• WRITTEN TASK:
All lines from the opening of the data to the line containing "decorative orb: none" must be returned unchanged, and only those lines.

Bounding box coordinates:
________________________________________
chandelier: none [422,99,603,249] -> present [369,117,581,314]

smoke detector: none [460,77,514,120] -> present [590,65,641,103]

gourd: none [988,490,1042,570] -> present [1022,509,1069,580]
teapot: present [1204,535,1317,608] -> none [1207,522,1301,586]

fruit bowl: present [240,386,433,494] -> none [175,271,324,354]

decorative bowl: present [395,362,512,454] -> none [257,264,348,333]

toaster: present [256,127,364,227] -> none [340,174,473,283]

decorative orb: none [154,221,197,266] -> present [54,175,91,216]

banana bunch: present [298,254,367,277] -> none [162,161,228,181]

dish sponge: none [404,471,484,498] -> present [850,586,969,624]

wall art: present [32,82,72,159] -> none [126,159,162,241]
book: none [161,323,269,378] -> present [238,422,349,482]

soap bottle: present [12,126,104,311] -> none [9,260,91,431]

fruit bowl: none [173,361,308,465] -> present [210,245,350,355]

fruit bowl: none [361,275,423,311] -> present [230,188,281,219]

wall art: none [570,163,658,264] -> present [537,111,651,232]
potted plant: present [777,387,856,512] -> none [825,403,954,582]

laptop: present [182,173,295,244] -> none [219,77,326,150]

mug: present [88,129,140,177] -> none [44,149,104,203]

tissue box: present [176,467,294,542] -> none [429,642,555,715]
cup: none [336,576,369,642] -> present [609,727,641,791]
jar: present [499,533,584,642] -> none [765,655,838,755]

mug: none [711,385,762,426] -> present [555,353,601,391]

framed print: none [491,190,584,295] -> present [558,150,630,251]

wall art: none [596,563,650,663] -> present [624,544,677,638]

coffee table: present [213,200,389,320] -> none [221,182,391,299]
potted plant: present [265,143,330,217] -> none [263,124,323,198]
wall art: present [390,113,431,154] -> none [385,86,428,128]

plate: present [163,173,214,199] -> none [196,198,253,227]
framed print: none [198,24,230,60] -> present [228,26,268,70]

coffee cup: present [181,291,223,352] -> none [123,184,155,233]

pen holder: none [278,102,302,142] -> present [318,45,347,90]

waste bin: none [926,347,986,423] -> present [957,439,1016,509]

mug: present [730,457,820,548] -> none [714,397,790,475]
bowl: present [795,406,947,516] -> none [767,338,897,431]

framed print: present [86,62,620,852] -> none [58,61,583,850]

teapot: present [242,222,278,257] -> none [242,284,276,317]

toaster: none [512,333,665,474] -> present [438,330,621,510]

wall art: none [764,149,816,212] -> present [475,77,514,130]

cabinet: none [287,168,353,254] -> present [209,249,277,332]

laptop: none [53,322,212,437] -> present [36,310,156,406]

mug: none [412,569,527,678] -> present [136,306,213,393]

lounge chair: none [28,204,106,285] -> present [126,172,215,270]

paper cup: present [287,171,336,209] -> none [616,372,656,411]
________________________________________
• RESPONSE TO THIS TASK:
chandelier: none [422,99,603,249] -> present [369,117,581,314]

smoke detector: none [460,77,514,120] -> present [590,65,641,103]

gourd: none [988,490,1042,570] -> present [1022,509,1069,580]
teapot: present [1204,535,1317,608] -> none [1207,522,1301,586]

fruit bowl: present [240,386,433,494] -> none [175,271,324,354]

decorative bowl: present [395,362,512,454] -> none [257,264,348,333]

toaster: present [256,127,364,227] -> none [340,174,473,283]

decorative orb: none [154,221,197,266] -> present [54,175,91,216]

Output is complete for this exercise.